> _Directions_
Search the data below for the line containing "X25500Y173500D02*", then please set down that line and all remaining ones exactly as written.

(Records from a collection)

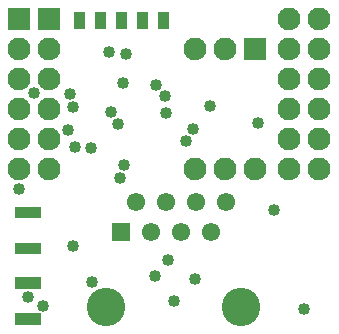
<source format=gbs>
G04*
G04 #@! TF.GenerationSoftware,Altium Limited,Altium Designer,20.1.12 (249)*
G04*
G04 Layer_Color=16711935*
%FSLAX25Y25*%
%MOIN*%
G70*
G04*
G04 #@! TF.SameCoordinates,D8CEFF92-047C-410D-934D-B173C227594B*
G04*
G04*
G04 #@! TF.FilePolarity,Negative*
G04*
G01*
G75*
%ADD20C,0.07600*%
%ADD21R,0.07600X0.07600*%
%ADD22R,0.06112X0.06112*%
%ADD23C,0.06112*%
%ADD24C,0.12805*%
%ADD25R,0.07600X0.07600*%
%ADD26C,0.04000*%
%ADD43R,0.03600X0.02600*%
%ADD44R,0.02600X0.03600*%
G36*
X12700Y73600D02*
X4100D01*
Y77400D01*
X12700D01*
Y73600D01*
D02*
G37*
G36*
Y85600D02*
X4100D01*
Y89400D01*
X12700D01*
Y85600D01*
D02*
G37*
G36*
Y97100D02*
X4100D01*
Y100900D01*
X12700D01*
Y97100D01*
D02*
G37*
G36*
Y109100D02*
X4100D01*
Y112900D01*
X12700D01*
Y109100D01*
D02*
G37*
G36*
X23600Y172300D02*
Y177900D01*
X27400D01*
Y172300D01*
X23600D01*
D02*
G37*
G36*
X30600D02*
Y177900D01*
X34400D01*
Y172300D01*
X30600D01*
D02*
G37*
G36*
X37600D02*
Y177900D01*
X41400D01*
Y172300D01*
X37600D01*
D02*
G37*
G36*
X44600D02*
Y177900D01*
X48400D01*
Y172300D01*
X44600D01*
D02*
G37*
G36*
X51600D02*
Y177900D01*
X55400D01*
Y172300D01*
X51600D01*
D02*
G37*
D20*
X95500Y125500D02*
D03*
Y135500D02*
D03*
Y145500D02*
D03*
Y155500D02*
D03*
Y165500D02*
D03*
Y175500D02*
D03*
X5500Y125500D02*
D03*
Y135500D02*
D03*
Y145500D02*
D03*
Y155500D02*
D03*
Y165500D02*
D03*
X105500Y125500D02*
D03*
Y135500D02*
D03*
Y145500D02*
D03*
Y155500D02*
D03*
Y165500D02*
D03*
Y175500D02*
D03*
X15500Y125500D02*
D03*
Y135500D02*
D03*
Y145500D02*
D03*
Y155500D02*
D03*
Y165500D02*
D03*
X74000D02*
D03*
X64000D02*
D03*
X84000Y125500D02*
D03*
X74000D02*
D03*
X64000D02*
D03*
D21*
X5500Y175500D02*
D03*
X15500D02*
D03*
D22*
X39500Y104591D02*
D03*
D23*
X74500Y114591D02*
D03*
X44500D02*
D03*
X69500Y104591D02*
D03*
X49500D02*
D03*
X64500Y114591D02*
D03*
X54500D02*
D03*
X59500Y104591D02*
D03*
D24*
X79500Y79590D02*
D03*
X34500D02*
D03*
D25*
X84000Y165500D02*
D03*
D26*
X22300Y150600D02*
D03*
X23272Y146272D02*
D03*
X29800Y88000D02*
D03*
X63200Y138900D02*
D03*
X13500Y80000D02*
D03*
X8500Y83000D02*
D03*
X41000Y164000D02*
D03*
X39000Y122376D02*
D03*
X5500Y119000D02*
D03*
X56949Y81449D02*
D03*
X40500Y127000D02*
D03*
X100500Y79000D02*
D03*
X50835Y89835D02*
D03*
X55167Y95167D02*
D03*
X64000Y89000D02*
D03*
X69000Y146500D02*
D03*
X54500Y144100D02*
D03*
X54000Y150000D02*
D03*
X90500Y112000D02*
D03*
X35200Y164500D02*
D03*
X60916Y134853D02*
D03*
X51000Y153500D02*
D03*
X40000Y154200D02*
D03*
X23854Y132823D02*
D03*
X21818Y138500D02*
D03*
X36000Y144500D02*
D03*
X10500Y151000D02*
D03*
X29457Y132457D02*
D03*
X23500Y100000D02*
D03*
X85000Y141000D02*
D03*
X38500Y140500D02*
D03*
D43*
X53500Y173500D02*
D03*
Y176500D02*
D03*
X46500Y173500D02*
D03*
Y176500D02*
D03*
X39500Y173500D02*
D03*
Y176500D02*
D03*
X32500Y173500D02*
D03*
Y176500D02*
D03*
X25500Y173500D02*
D03*
Y176500D02*
D03*
D44*
X11500Y75500D02*
D03*
X8500D02*
D03*
X5500D02*
D03*
X11500Y87500D02*
D03*
X8500D02*
D03*
X5500D02*
D03*
X11500Y99000D02*
D03*
X8500D02*
D03*
X5500D02*
D03*
X11500Y111000D02*
D03*
X8500D02*
D03*
X5500D02*
D03*
M02*

</source>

> _Response_
X25500Y173500D02*
D03*
Y176500D02*
D03*
D44*
X11500Y75500D02*
D03*
X8500D02*
D03*
X5500D02*
D03*
X11500Y87500D02*
D03*
X8500D02*
D03*
X5500D02*
D03*
X11500Y99000D02*
D03*
X8500D02*
D03*
X5500D02*
D03*
X11500Y111000D02*
D03*
X8500D02*
D03*
X5500D02*
D03*
M02*

</source>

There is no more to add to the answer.